Work request:
Pull every line of text from the listing below, word for word, and leave out the pictures.

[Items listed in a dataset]

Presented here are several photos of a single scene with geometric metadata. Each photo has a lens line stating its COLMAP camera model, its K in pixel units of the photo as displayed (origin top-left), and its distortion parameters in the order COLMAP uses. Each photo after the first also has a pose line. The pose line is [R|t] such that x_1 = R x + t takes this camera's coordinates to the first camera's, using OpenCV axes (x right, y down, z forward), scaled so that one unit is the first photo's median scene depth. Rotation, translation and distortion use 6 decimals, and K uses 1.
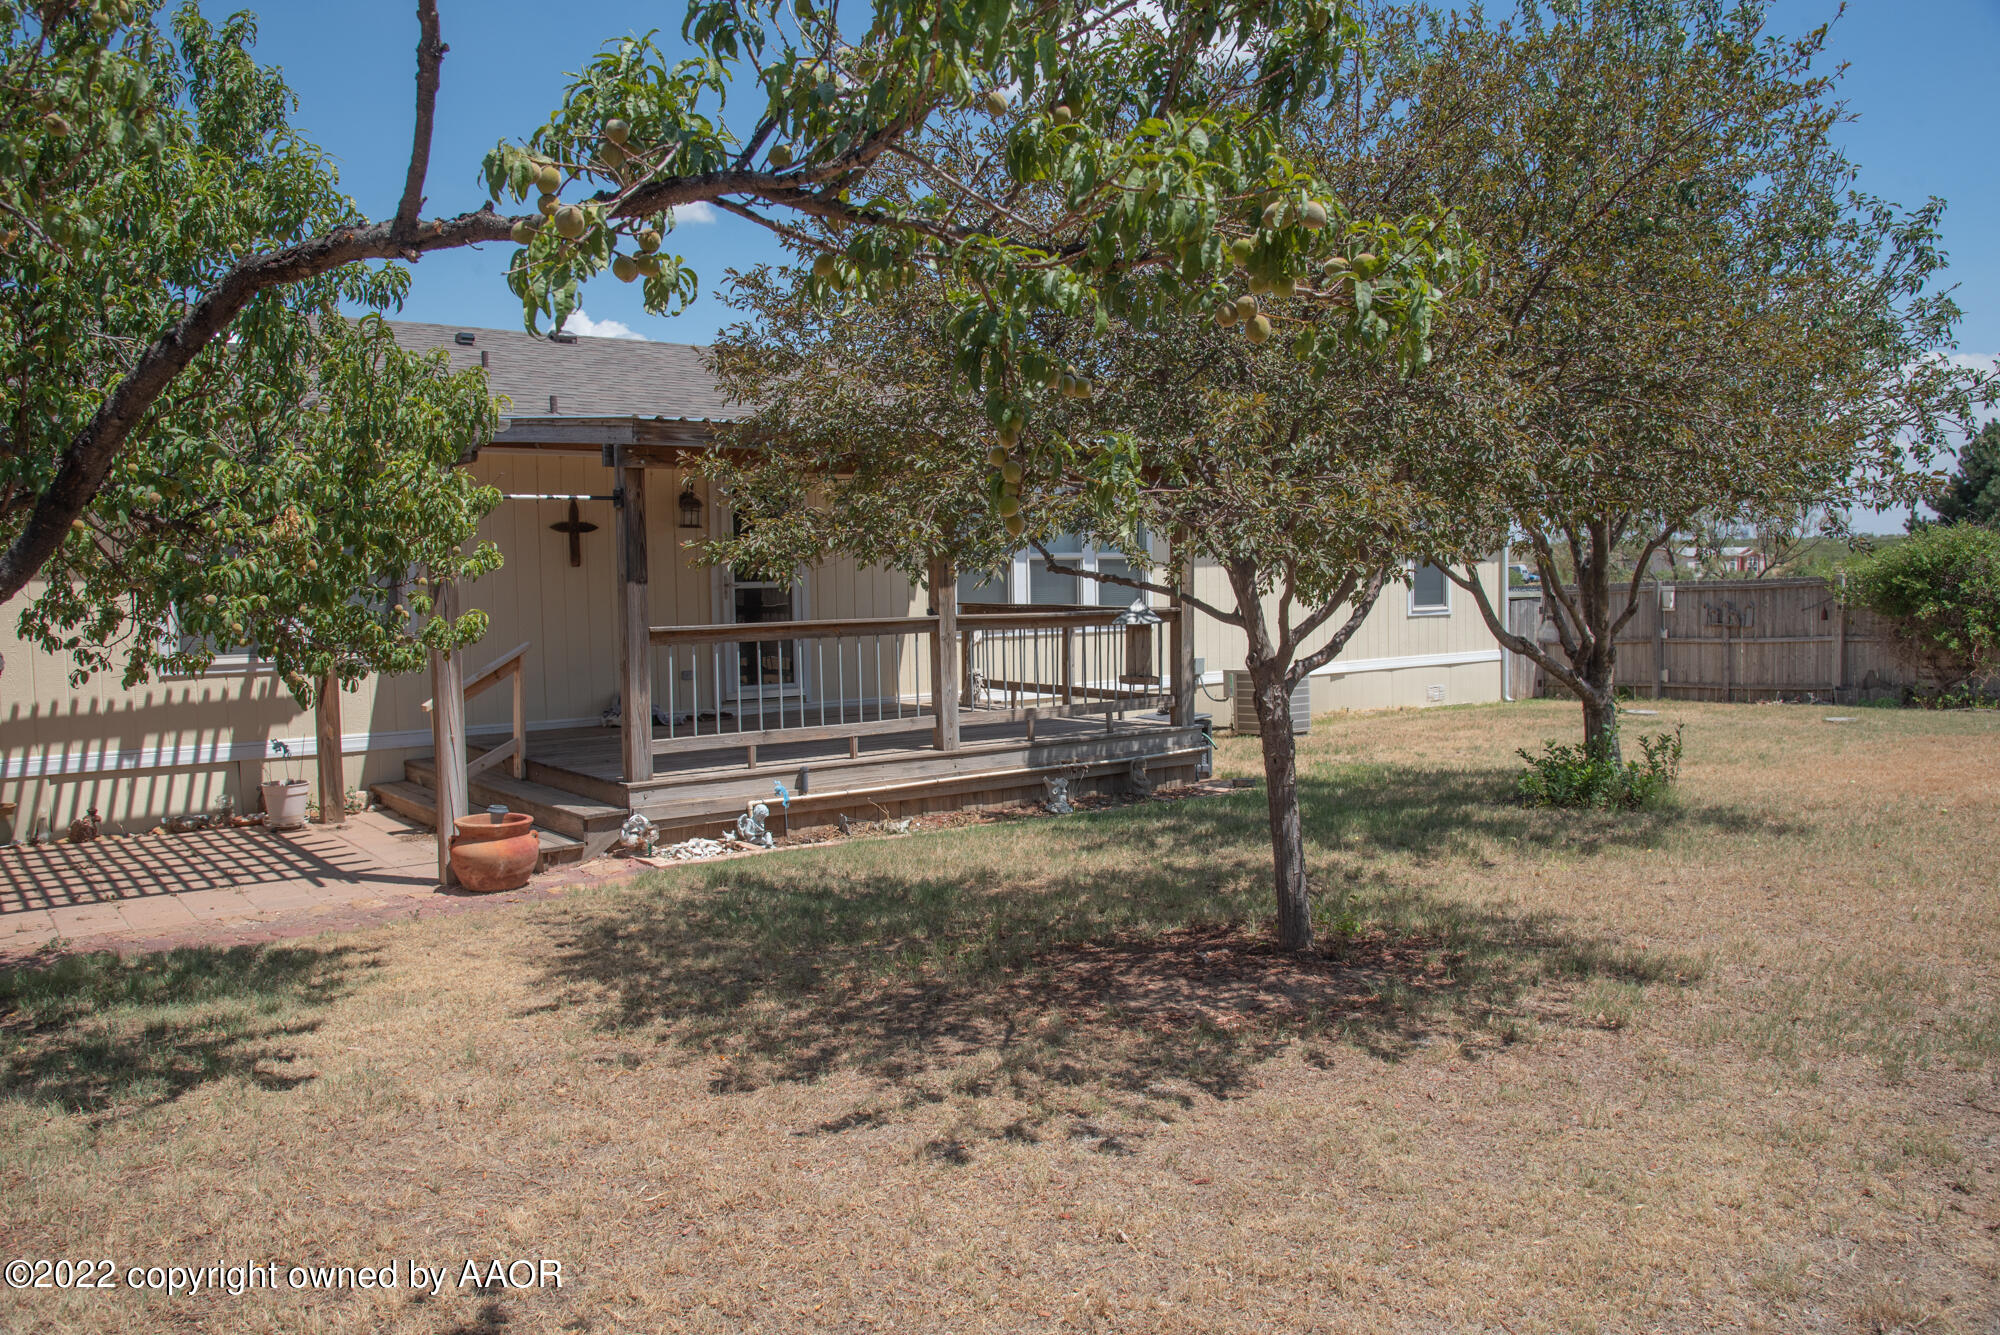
lens RADIAL K [[1521.5, 0, 1000.0], [0, 1521.5, 667.5], [0, 0, 1]] dist [-0.093057, 0.111653]
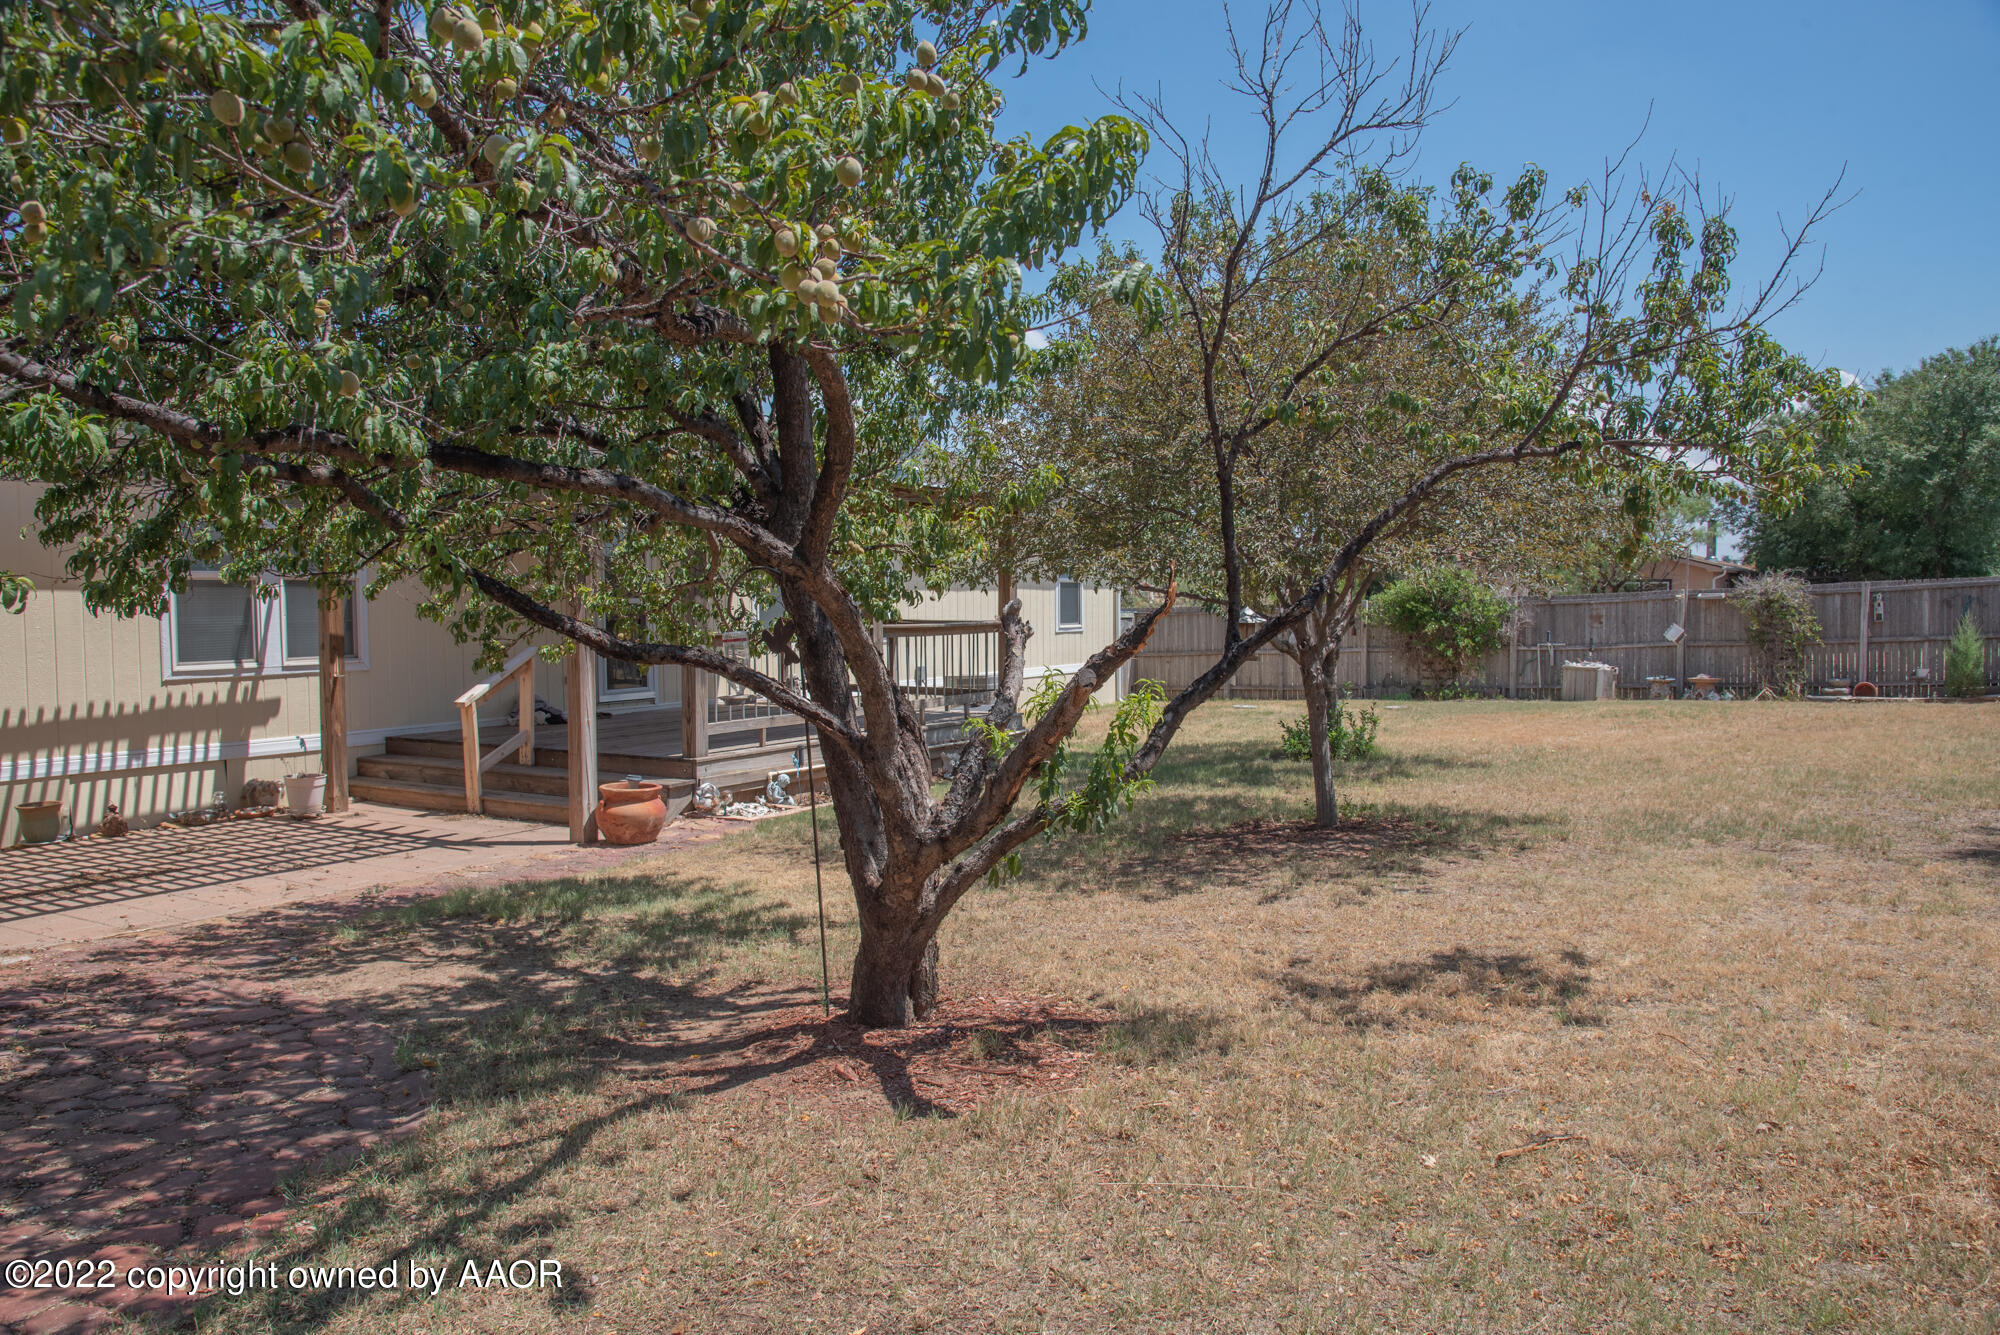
lens RADIAL K [[1521.5, 0, 1000.0], [0, 1521.5, 667.5], [0, 0, 1]] dist [-0.093057, 0.111653]
pose [[0.930272, -0.007713, 0.366789, -0.400579], [0.014178, 0.999788, -0.014937, 0.020877], [-0.366596, 0.019096, 0.930184, -0.209297]]
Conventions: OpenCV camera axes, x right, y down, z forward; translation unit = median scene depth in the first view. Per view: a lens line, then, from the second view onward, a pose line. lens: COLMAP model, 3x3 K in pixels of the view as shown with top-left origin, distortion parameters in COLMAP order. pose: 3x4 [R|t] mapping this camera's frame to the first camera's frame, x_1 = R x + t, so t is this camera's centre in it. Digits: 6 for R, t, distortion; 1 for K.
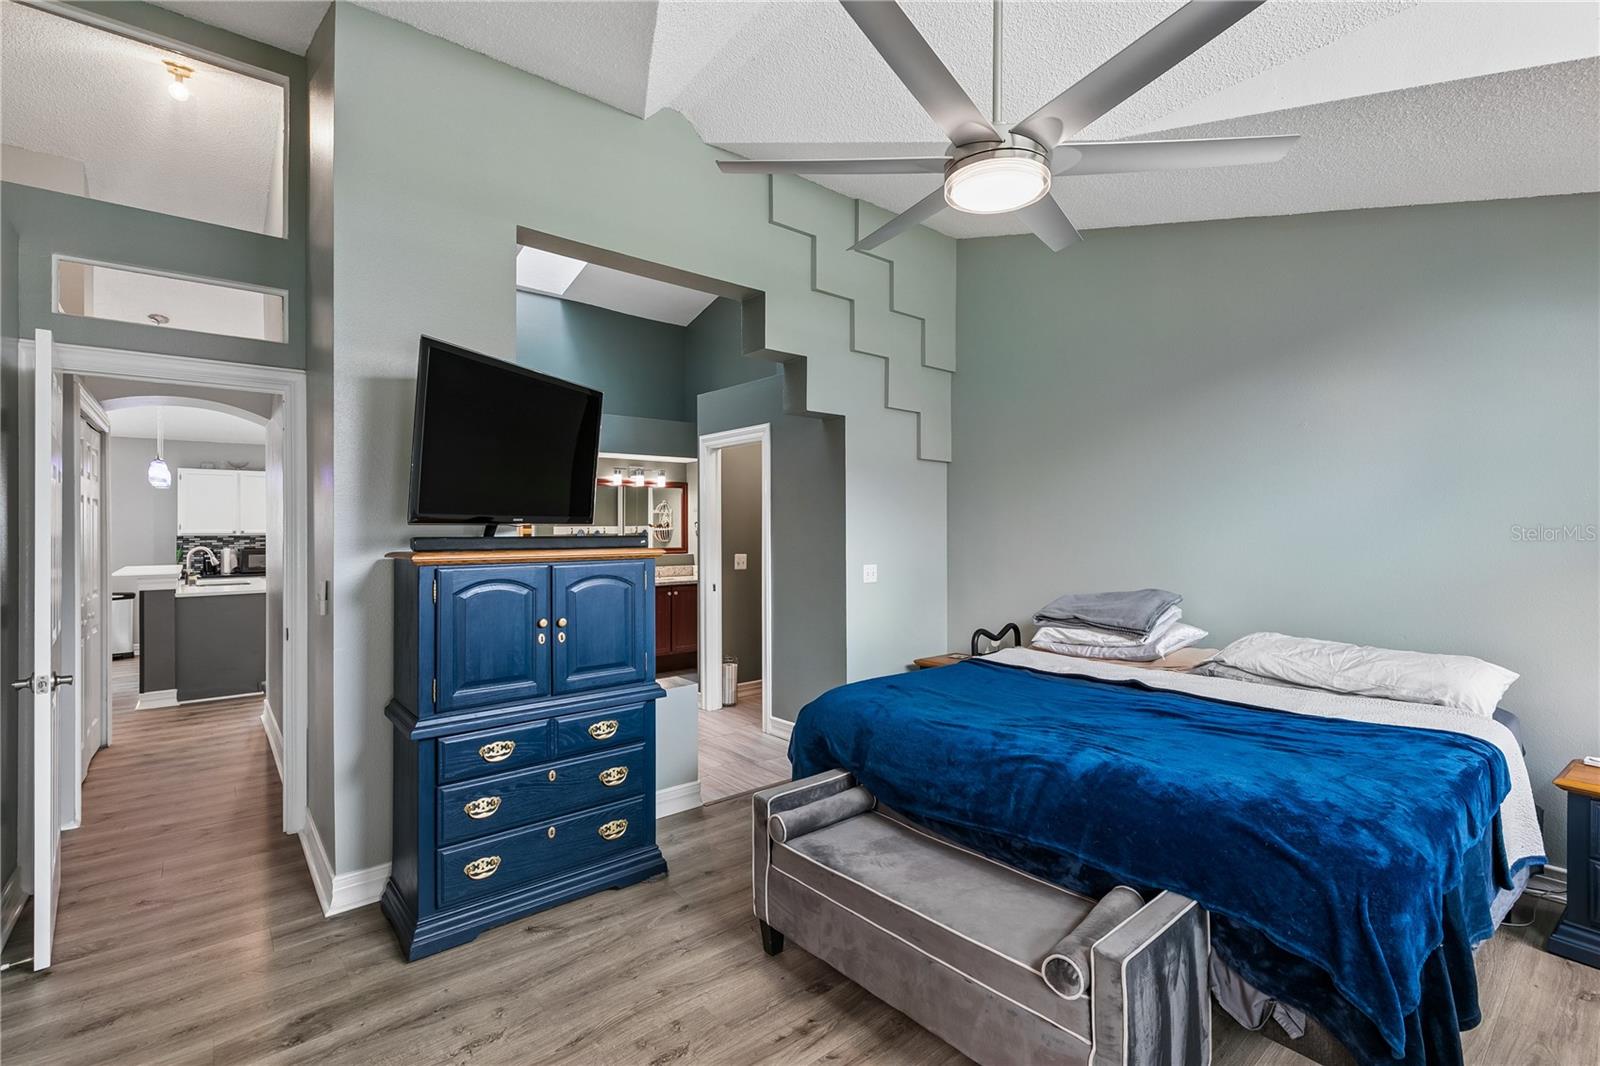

Written answer:
Presented here are several photos of a single scene with geometric metadata. Each photo has a lens line stating its COLMAP camera model, its K in pixel units of the photo as displayed (origin top-left), and its distortion parameters in the order COLMAP uses. Each photo after the first also has a pose line. The pose line is [R|t] such that x_1 = R x + t takes this camera's coordinates to the first camera's, using OpenCV axes (x right, y down, z forward), scaled so that one unit is the first photo's median scene depth. Rotation, translation and distortion use 6 decimals, and K uses 1.
lens RADIAL K [[1521.5, 0, 1000.0], [0, 1521.5, 667.5], [0, 0, 1]] dist [-0.093057, 0.111653]
lens RADIAL K [[1521.5, 0, 1000.0], [0, 1521.5, 667.5], [0, 0, 1]] dist [-0.093057, 0.111653]
pose [[0.930272, -0.007713, 0.366789, -0.400579], [0.014178, 0.999788, -0.014937, 0.020877], [-0.366596, 0.019096, 0.930184, -0.209297]]
Conventions: OpenCV camera axes, x right, y down, z forward; translation unit = median scene depth in the first view. Per view: a lens line, then, from the second view onward, a pose line. lens: COLMAP model, 3x3 K in pixels of the view as shown with top-left origin, distortion parameters in COLMAP order. pose: 3x4 [R|t] mapping this camera's frame to the first camera's frame, x_1 = R x + t, so t is this camera's centre in it. Digits: 6 for R, t, distortion; 1 for K.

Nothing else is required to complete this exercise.